General information
- Type: Two seat sailplane
- National origin: Romania
- Manufacturer: Intreprinderea de industrie Locală (IIL)
- Designer: Iosif Șilimon
- Number built: 1

History
- First flight: 7 May 1959

= IIL IS-7 =

Two-seat sailplane

The IIL IS-7 was a two-seat, sailplane designed by Iosif Șilimon and built in Romania in the late 1950s. Only one prototype was built.

==Design and development==
From about 1950 to his death in February 1981, Iosif Șilimon was Romania's most prominent glider designer, his aircraft distinguished by his initials. The IS-7, a two-seat high wing cantilever monoplane, first flew on 7 May 1959. Its wings had an all wood structure and were mounted with 3.5° of dihedral. They were straight tapered in plan, with a slightly forward swept leading edge and a quarter chord forward sweep of 6°, built around a single spar with a forward, plywood skinned torsion box between it and the leading edge; behind the spar the wing was fabric covered. The tips carried the small streamlined bodies known as salmons, common at the time. Its slotted ailerons, which filled about half the span and were divided into two pairs, were ply skinned but with an outer fabric covering. Spoilers, situated immediately inboard of the ailerons at about 40% chord, opened both above and below the wing.

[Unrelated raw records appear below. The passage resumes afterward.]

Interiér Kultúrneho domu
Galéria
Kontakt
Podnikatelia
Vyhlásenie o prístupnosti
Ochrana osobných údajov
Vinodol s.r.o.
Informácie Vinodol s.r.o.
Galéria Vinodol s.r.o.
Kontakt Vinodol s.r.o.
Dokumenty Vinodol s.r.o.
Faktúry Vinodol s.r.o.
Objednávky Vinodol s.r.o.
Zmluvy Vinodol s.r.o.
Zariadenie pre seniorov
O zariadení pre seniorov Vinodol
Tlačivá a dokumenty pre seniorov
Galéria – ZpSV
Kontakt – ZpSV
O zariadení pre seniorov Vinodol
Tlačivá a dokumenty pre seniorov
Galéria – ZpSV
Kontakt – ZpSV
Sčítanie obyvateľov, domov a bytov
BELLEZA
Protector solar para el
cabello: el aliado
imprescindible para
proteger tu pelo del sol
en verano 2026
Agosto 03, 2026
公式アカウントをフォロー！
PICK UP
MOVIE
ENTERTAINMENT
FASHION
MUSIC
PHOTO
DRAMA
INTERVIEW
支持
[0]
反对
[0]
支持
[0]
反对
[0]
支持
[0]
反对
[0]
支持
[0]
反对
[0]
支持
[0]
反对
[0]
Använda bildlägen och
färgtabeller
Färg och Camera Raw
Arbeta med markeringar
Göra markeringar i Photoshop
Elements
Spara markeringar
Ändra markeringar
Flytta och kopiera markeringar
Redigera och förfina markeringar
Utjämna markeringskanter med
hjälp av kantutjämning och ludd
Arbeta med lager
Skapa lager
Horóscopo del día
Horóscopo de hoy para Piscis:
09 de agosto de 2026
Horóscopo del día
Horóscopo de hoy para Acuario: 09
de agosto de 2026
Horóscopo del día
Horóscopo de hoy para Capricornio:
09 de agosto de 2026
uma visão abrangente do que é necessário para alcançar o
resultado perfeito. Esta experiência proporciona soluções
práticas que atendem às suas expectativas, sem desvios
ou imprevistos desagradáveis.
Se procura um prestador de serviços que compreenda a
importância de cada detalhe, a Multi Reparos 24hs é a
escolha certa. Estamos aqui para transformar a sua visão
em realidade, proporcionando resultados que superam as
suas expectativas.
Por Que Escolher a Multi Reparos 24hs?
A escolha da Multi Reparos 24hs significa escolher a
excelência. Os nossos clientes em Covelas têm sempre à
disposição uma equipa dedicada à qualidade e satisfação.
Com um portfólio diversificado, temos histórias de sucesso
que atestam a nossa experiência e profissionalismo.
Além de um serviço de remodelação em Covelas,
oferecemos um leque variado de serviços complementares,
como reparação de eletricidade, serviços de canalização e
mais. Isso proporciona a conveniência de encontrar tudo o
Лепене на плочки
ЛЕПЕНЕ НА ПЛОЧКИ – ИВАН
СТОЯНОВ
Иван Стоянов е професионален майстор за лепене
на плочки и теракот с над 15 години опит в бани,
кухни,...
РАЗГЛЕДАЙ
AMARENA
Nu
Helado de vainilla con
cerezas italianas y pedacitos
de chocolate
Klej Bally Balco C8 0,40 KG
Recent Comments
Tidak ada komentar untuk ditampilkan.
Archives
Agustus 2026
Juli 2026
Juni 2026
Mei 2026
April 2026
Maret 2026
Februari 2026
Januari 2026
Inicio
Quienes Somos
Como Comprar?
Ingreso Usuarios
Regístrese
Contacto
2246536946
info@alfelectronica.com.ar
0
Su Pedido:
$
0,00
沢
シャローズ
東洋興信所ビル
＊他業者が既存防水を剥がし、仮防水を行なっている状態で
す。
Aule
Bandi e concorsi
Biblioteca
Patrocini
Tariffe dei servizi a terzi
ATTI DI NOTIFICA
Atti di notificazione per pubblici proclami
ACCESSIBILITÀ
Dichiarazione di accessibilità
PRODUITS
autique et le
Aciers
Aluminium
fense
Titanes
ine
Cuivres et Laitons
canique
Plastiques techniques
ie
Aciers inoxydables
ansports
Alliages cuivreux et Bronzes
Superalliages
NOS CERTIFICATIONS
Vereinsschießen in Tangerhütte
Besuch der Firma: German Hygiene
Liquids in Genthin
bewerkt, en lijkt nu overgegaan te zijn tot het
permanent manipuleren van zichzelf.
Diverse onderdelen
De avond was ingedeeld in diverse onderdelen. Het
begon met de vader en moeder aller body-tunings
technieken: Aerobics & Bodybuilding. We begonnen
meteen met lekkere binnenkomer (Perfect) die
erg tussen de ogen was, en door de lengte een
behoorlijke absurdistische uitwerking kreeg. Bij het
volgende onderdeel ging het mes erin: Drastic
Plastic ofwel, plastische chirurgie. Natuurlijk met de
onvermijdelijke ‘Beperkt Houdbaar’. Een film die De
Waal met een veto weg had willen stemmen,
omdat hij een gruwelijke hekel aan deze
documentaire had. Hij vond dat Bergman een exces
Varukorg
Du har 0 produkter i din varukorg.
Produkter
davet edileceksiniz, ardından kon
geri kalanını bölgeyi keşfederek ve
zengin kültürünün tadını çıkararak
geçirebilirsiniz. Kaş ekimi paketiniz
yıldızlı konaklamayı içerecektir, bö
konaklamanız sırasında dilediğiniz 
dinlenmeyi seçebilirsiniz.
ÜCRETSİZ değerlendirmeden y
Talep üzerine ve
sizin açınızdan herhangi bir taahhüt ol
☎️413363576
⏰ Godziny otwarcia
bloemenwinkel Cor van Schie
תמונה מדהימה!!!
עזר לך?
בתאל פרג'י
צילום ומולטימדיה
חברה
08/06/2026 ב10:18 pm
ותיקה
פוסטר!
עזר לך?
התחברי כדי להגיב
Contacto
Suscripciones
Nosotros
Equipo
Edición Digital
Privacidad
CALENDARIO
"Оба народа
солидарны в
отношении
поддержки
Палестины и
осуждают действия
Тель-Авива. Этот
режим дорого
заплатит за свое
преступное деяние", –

The IS-7 had an ovoid cross-section plywood monocoque fuselage. Its tandem two seat cockpit stretched from the extreme nose to behind the wing leading edge, enclosed by a long, two part perspex canopy following the lines of the fuselage. The longer forward part opened to the side and the short aft section to the rear. Behind the wing the fuselage tapered to the tail. The horizontal tail was straight tapered in plan with squared tips, raised a little above the fuselage on a fin fillet and constructed in the same way as the ailerons. There were gaps at both ends of the elevators, between the fin at the root and between a rearwards tailplane extension at the tip. The elevators carried trim tabs. The ply-skinned fin and fabric, unbalanced rudder were straight edged, the latter reaching down to the keel.

The IS-7 had a short, rubber sprung skid under the cockpit and a fixed, unsprung monowheel under the wing, fitted with a brake. There was also a small tail skid.

The IS-7 was classed as semi-aerobatic. Development of it ceased when it was decided that the IIL IS-8, another Silimon designed two seater but with a smaller span, would be operationally simpler and more economical to run.